Express each power $2^k$ in binary: you get one bit 1 and the rest is 0. When you sum these up, you get a number with all bits 1. Adding one to this number yields a number with one bit 1, thus a power of 2. Here is an example with $n=6$:
0000001
0000010
0000100
0001000
0010000
0100000
1000000
--------
1111111 = 10000000-1
1
--------
10000000
Since $1= 2-1$, you can multiply by $2-1$ and it won't change the value.
$$(2-1)(2^0+2^1+2^2+\cdots + 2^n) $$
$$=2(2^0+2^1+2^2+\cdots + 2^n) -1(2^0+2^1+2^2+\cdots + 2^n)$$
$$= (2^1+2^2+2^3+\cdots + 2^{n+1}) - (2^0+2^1+2^2+\cdots +2^n)$$
$$= 2^{n+1}-2^0.$$
$$\begin{array}{rcll} 2S & = & &&2 &+& 2^2& + &2^3& +& \cdots &+& 2^{n}&+&2^{n+1}\\ -S & = & -1 & - &2 & - &2^2 &-& 2^3 & -&\cdots& - &2^n\\\hline S & = & -1&+&&&&&&&&&&+&2^{n+1} \end{array}$$
To compute the sum $$ S = 1 + x + x^2 + \ldots + x^{N}, $$ first compute the expression $(1 - x) \: S$. On expanding it and collecting like terms, you will see that $$ (1 - x) \: S = 1 - x^{N+1}. $$ In your case, $x = 2$, but this works for all $x \neq 1$.
This is a geometric series with common ratio 2. A typical way to see how to sum is to call $$ s = 1+x+x^2+\cdot + x^n$$ then $$sx = x+x^2+x^3+\cdot +x^{n+1}$$ Subtracting we find $$ \begin{align} s-sx &= 1-x^{n+1} \\ s(1-x)&= 1-x^{n+1}\\ s& = \frac{1-x^{n+1}}{1-x} \end{align}$$
Notice $2^0=2^1-1$.
Then $2^0+2^1=2(2^1)-1=2^2-1$
Then $2^0+2^1+2^2=2(2^2)-1=2^3-1$.
We have $2^0+2^1+2^2...2^{n-1}=2(2^{n-1})-1=2^n-1$.
And to show the this holds for the $n+1$ case, notice that $(2^n-1)+2^n=2(2^n)-1=2^{n+1}-1$.
Exploiting the binary representation,
$$111\cdots111_2+1_2=1000\cdots000_2$$ because the carry propagates.
This is exactly
$$2^0+2^1+2^2+\cdots2^{n-2}+2^{n-1}+2^n+1=2^{n+1}.$$
The proof generalizes to other bases.

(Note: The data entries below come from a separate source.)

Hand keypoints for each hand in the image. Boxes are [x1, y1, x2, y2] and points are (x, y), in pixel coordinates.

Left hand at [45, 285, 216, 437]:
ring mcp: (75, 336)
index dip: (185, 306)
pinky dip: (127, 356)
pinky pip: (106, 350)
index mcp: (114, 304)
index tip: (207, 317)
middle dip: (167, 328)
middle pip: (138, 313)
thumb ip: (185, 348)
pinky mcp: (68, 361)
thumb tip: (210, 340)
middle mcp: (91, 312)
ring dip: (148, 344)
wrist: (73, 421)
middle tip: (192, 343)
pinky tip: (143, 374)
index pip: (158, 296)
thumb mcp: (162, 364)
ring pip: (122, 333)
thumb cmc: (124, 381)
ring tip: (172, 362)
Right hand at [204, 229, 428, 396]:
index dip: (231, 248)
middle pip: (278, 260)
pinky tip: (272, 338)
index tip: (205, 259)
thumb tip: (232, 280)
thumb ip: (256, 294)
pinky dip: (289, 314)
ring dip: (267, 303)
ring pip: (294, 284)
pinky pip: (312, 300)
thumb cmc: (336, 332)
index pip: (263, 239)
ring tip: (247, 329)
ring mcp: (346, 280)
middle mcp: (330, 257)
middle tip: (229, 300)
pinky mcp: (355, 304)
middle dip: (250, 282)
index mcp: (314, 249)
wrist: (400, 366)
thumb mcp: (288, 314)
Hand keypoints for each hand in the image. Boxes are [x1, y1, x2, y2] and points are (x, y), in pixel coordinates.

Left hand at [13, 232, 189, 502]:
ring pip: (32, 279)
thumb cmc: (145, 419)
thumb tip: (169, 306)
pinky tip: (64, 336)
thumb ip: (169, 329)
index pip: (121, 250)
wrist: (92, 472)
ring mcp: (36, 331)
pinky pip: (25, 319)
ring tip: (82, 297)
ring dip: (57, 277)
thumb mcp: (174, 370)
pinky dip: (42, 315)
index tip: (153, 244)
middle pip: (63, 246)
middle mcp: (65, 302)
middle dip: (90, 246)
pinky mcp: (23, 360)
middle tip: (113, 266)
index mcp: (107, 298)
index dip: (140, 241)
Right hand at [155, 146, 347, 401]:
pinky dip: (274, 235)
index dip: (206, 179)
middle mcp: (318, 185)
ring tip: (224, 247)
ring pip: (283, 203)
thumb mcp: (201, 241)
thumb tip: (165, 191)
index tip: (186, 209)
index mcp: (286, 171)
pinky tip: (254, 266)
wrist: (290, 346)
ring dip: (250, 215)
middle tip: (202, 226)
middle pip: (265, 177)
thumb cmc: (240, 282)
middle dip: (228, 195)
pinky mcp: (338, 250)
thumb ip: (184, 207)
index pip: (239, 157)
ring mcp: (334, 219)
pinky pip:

Let $a:=b-1$, then
$$a\cdot111\cdots111_b+1_b= aaa\cdots aaa_b+1_b=1000\cdots000_b,$$ which is a rewrite of
$$(b-1)(b^0+b^1+b^2+\cdots b^{n-2}+b^{n-1}+b^n)+1=b^{n+1}$$ or
$$b^0+b^1+b^2+\cdots b^{n-2}+b^{n-1}+b^n=\frac{b^{n+1}-1}{b-1}.$$
You are going to walk a distance of one mile. You walk half the distance and rest. You then walk half the remaining distance and rest. Continue doing this.
So now we can write down everyone's favorite infinite series,
$\frac{1}{2} +\frac{1}{4} +\frac{1}{8} +\frac{1}{16} + \dots = 1$
Multiply both sides by by $2^{n+1}$,
$2^{n} + 2^{n-1} + 2^{n-2} +...+2^2+2^1+2^0+\frac{1}{2} +\frac{1}{4} +\frac{1}{8} +\dots = 2^{n+1}$.
OR
$2^{n} + 2^{n-1} + 2^{n-2} +...+2^2+2^1+2^0+1 = 2^{n+1}$.
Subtracting $1$ from each side,
$2^{n} + 2^{n-1} + 2^{n-2} +...+2^2+2^1+2^0 = 2^{n+1}-1$.
You can also do the following. Let S denote the following sum
$S=2^0+2^1+2^2+...+2^n$ Multiply both sides of the equation by 2 and you will obtain the following:
$2S=2^1+2^2+...+2^n+2^{n+1}$
Subtract the first equation from the second one to get:
$S=2^{n+1}-2^0=2^{n+1}-1$ which is the desired equation. I really hope this helps!